Fra Angelico drawing

Linear perspective, which was introduced in the Thirteenth and Fourteenth centuries, is constructed with great geometric precision. This is illustrated in the wall painting of the Annunciation by Fra. Angelico that is in the cloister of San Marco in Florence. Here even the architectural details are used to create this type of space. The space that is created lends to the figures a peaceful and harmonious sense of "presence", yet the environment that they stand in is closed. The vanishing point is situated at the small window which drawn the attention of the viewer into the picture. The viewer must "enter into" the picture in order to witness the beauty of the event.

Perspective in icons

Annunciation drawing

Through this Fourteen century image of the Annunciation of Ohrid, one can see the theological truth of this event as it radiates out toward the faithful. The foreground is indicated by the two bottom bands that tip the ground up and open the scene towards the viewer without giving the impression of linear depth. They are drawn either through inverse perspective (the base of the Mother of God) or through axonometry (the base of the Archangel) in order to express forward movement. This method applies also to the architecture that appears to be opening up and outward.

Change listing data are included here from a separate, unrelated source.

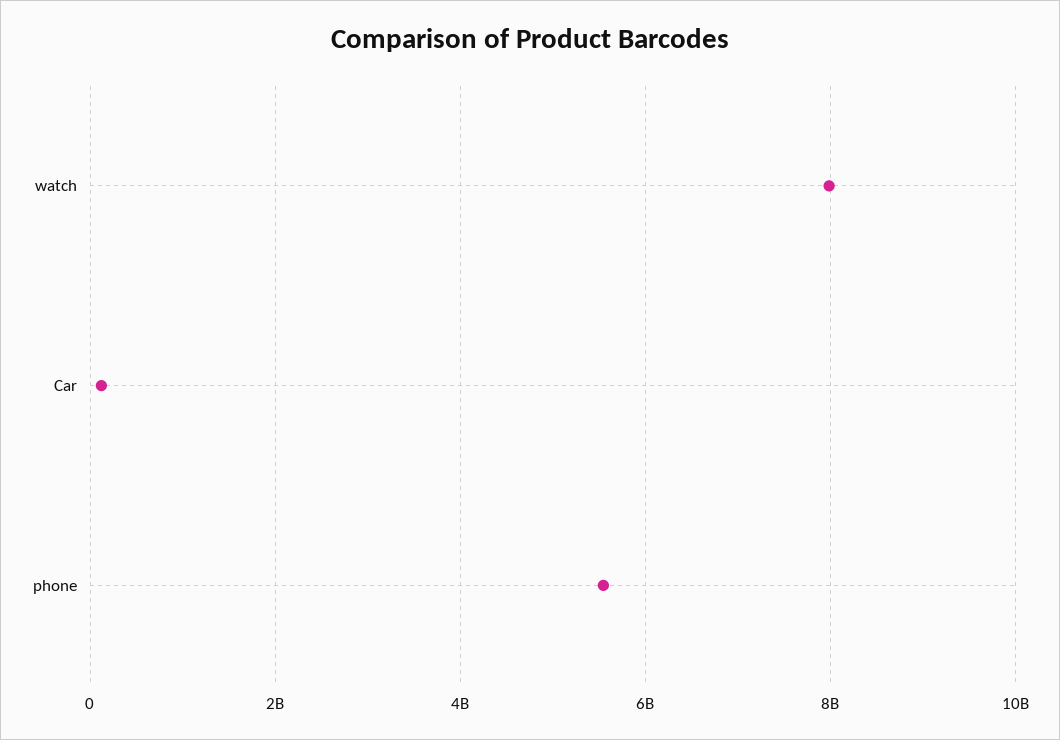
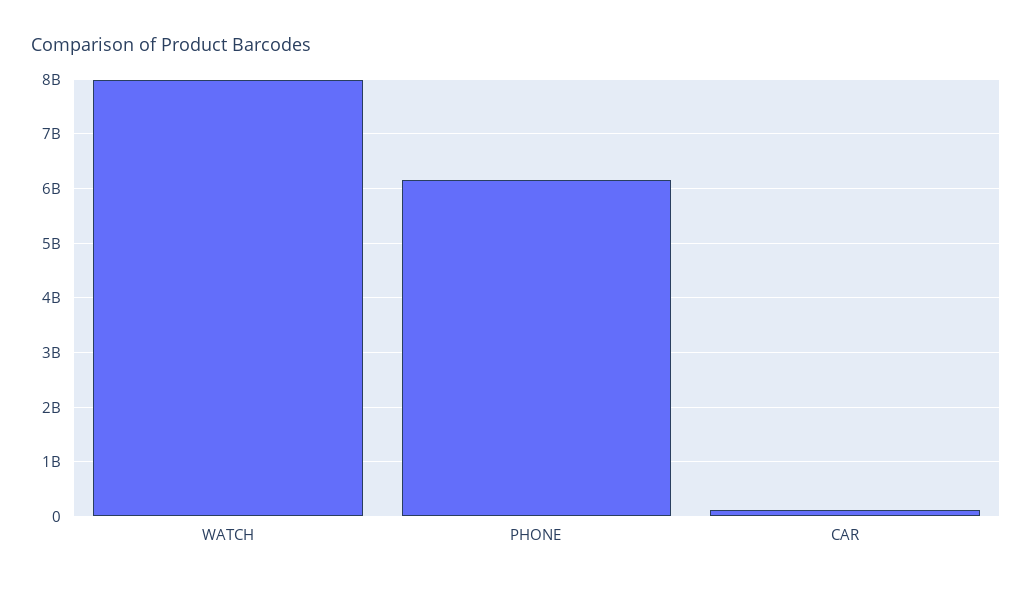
  {
    "watch": 8000000000,
    "Car": 200000000,
-   "phone": 5600000000
+   "phone": 6200000000
  }

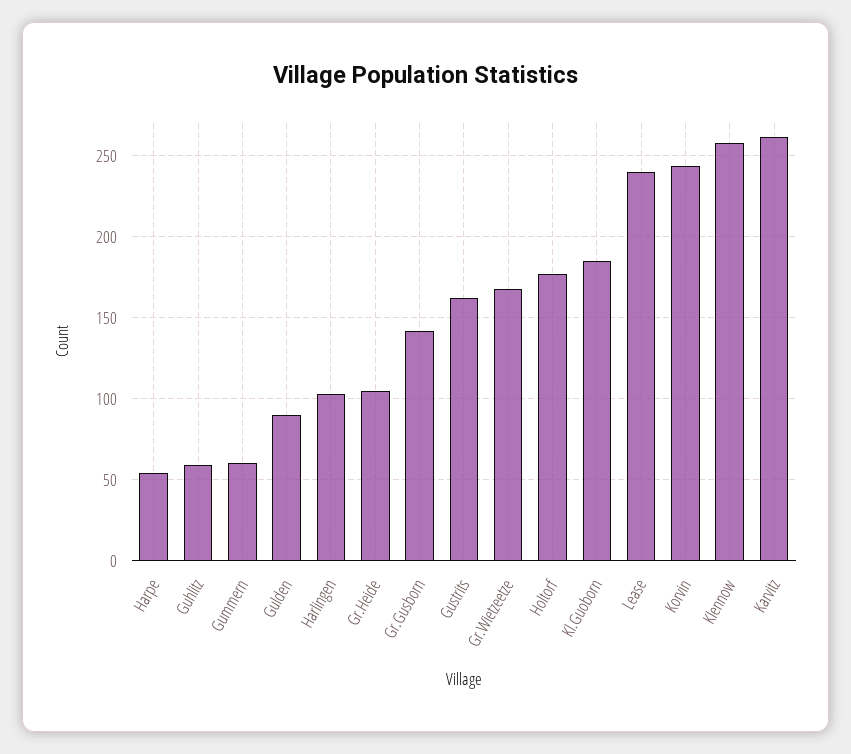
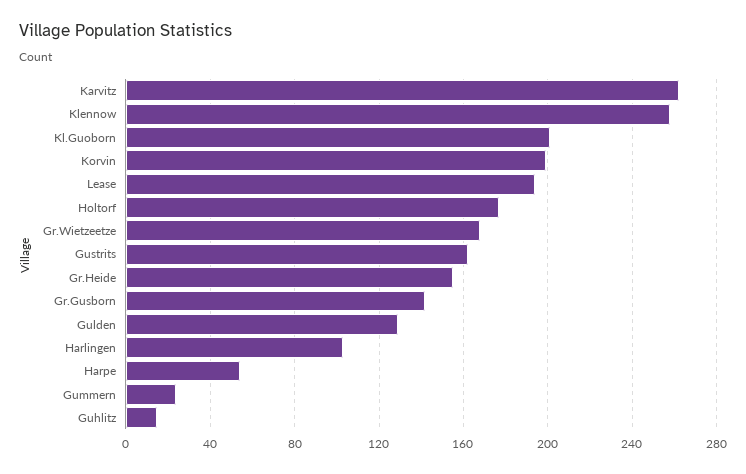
  {
    "Harpe": 55,
-   "Guhlitz": 60,
+   "Guhlitz": 15,
-   "Gummern": 60,
+   "Gummern": 25,
-   "Gulden": 90,
+   "Gulden": 130,
    "Harlingen": 105,
-   "Gr.Heide": 105,
+   "Gr.Heide": 155,
    "Gr.Gusborn": 140,
    "Gustrits": 160,
    "Gr.Wietzeetze": 170,
    "Holtorf": 175,
-   "Kl.Guoborn": 185,
+   "Kl.Guoborn": 200,
-   "Lease": 240,
+   "Lease": 195,
-   "Korvin": 245,
+   "Korvin": 200,
    "Klennow": 260,
    "Karvitz": 260
  }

Events that are happening within the buildings are placed outside, again going against linear perspective. To indicate that the action is happening inside, a red veil is suspended between the tops of the buildings.

The perspective of importance

Characters in the icon are highlighted based upon their importance in comparison to other characters within the icon.

Icon of saint John Climacus (in the center) surrounded by saint George (on the left) and saint Blaise. Russia,13th century.